22-23/2001

INHALT

Neue Bücher

Erosion oder Transformation?

Knut Walf (Hrsg.), Erosion. Zur Veränderung des religiösen Bewusstseins, Edition Exodus, Luzern 2000, 144 Seiten.

In den letzten Jahrzehnten haben wir gelernt: Jede Theologie ist «kontextuell» und geprägt von der eigenen Umwelt. Schon aus diesem Grund ist es wichtig, sich mit dem aktuellen religiösen Bewusstsein zu befassen. Das religiöse Empfinden und die Situation der Kirchen sind der Resonanzraum, in dem die Verkündigung heute erklingt ­ oder eben unhörbar bleibt.
Zur religiösen Gegenwartsdiagnostik sind in den letzten Jahren viele Publikationen erschienen: Reisserische Bankrotterklärungen für die Kirchen, religionssoziologische Umfragen und Analysen sowie Erklärungsversuche für den Relevanzverlust der Institution Kirche aufgrund der Glaubwürdigkeitskrise, der verpassten Modernisierung, der ökonomischen und elektronischen Globalisierung, der postmodernen Beliebigkeit usw. All diese Diagnosen sehen Richtiges, aber viele sind eindimensional, und oft ist es auf dem unübersichtlichen Büchermarkt schwierig, die Spreu vom Weizen zu trennen.
Der anzuzeigende Sammelband gehört für mich zum Besten, was ich in den letzten Jahren zum Thema gelesen habe. Renommierte Autoren und eine Autorin beleuchten die «Veränderung des religiösen Bewusstseins» aus der Perspektive ihrer unterschiedlichen Fachbereiche: Karl Gabriel (Soziologie), Werner Post (philosophische Religionskritik), Karl-Heinz Ohlig und Heinz Robert Schlette (Fundamentaltheologie), Willy Obrist (Tiefenpsychologie), Ursula King (Feministische Theologie), Knut Walf (Religionswissenschaft). Die Aufsätze sind materialreich, aber gut lesbar. Und sie vermitteln ein differenziertes Bild. Es handelt sich also um einen wirklichen «Sammel-band» und nicht um ein «Sammelsurium», wie das leider oft der Fall ist.
Die meisten Autoren haben schon vor bald zwanzig Jahren für ein Buch zum gleichen Thema zusammengearbeitet, das damals unter dem Titel «Stille Fluchten» (Kösel 1983) erschien.

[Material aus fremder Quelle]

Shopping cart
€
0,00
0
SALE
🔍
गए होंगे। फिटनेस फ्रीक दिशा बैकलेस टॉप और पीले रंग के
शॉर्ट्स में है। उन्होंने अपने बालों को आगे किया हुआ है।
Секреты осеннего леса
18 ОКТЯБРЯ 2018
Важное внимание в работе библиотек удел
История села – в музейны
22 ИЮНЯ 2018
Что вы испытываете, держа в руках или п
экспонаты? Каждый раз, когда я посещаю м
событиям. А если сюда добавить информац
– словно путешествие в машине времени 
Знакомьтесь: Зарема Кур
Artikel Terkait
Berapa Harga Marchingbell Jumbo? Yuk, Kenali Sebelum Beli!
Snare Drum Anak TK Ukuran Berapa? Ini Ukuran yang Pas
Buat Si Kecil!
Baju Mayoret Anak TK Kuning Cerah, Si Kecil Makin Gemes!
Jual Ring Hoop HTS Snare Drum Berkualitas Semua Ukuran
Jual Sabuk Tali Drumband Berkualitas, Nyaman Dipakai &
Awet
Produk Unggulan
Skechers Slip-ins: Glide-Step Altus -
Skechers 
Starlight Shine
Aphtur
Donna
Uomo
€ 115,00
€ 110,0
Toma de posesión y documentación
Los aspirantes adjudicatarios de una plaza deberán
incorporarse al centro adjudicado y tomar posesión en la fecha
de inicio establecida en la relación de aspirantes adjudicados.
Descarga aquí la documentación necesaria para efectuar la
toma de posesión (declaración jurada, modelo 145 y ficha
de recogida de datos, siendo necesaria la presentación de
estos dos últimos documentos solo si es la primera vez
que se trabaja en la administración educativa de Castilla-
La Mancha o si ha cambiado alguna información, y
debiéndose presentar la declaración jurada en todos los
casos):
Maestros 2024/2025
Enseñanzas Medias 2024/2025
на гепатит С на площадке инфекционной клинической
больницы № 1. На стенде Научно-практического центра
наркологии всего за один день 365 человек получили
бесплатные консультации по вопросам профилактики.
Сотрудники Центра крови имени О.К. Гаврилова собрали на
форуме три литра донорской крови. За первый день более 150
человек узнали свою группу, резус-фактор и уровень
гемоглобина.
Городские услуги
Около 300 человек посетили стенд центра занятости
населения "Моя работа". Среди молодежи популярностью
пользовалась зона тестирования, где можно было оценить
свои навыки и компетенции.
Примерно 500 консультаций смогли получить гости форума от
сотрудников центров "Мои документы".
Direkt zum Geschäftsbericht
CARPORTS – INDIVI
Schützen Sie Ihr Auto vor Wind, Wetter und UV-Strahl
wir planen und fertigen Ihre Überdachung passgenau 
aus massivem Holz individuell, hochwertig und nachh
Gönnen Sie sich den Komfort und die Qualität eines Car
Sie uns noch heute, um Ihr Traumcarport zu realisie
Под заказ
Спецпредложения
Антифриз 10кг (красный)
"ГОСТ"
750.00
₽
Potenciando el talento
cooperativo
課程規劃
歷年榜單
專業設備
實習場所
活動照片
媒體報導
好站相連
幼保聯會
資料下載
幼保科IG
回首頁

Für die Verschärfung der Titelformulierung mit dem Bild der «Erosion» beruft sich der Herausgeber auf den Vorsitzenden der Deutschen Bischofskonferenz, Kardinal Karl Lehmann, der von der «Erosion der religiösen Überzeugungen» spricht (7). Ohne die Entwicklung zu verharmlosen und ohne zu verschweigen, dass sie sich tief auf die traditionellen Religionen auswirken wird, werden auch Chancen erkennbar. Die Titelfrage des Beitrags von Ursula King «Erosion oder Transformation?» (103) trifft den Geist des Buches deshalb insgesamt besser als der Buchtitel selbst.
Bei aller Vielfalt lassen die Aufsätze auch Gemeinsamkeiten erkennen.

Zu diesem öffentlichen Diskurs über das aktuelle religiöse Bewusstsein ist das Buch ein hilfreicher Beitrag.

Daniel Kosch


Ein freies Leben

Anthony de Mello, Der springende Punkt. Wach werden und glücklich sein. Aus dem Englischen übersetzt von Irene Lucia Johna. Illustrationen von Jules Stauber, Verlag Herder, Freiburg i.Br. 2000, 220 Seiten.

Der Jesuit Anthony de Mello ist ein amerikanischer Erfolgsautor. Sein Buch ist eigentlich die zehnte Auflage eines Bestsellers, die nun wesentlich erweitert worden ist. Die Bücher Anthony de Mellos sprechen ein multireligiöses Publikum an. Man muss aber wissen, dass man in ihnen vergeblich nach Darstellungen des christlichen Glaubens sucht oder Interpretationen katholischer Dogmen. Diese Vorbemerkung scheint mir wichtig, um das Buch nicht mit falschen Erwartungshaltungen zu befrachten. Wer das kapiert hat, findet hier unkonventionelle Anleitungen zu einem Leben frei von Zwängen, Enttäuschungen und Ängsten.
Es braucht etwas Mut, sich darauf einzulassen, aber das Risiko lohnt sich. Schliesslich bereitet es Spass, wie der seelenkundige Autor die Tiefen des Lebens auslotet und persönliche Dinge zu sagen wagt, die man sonst gerne tabuisiert. Der kecke Autor arbeitet mit weisheitlichen Anekdoten aus der östlichen und westlichen Welt.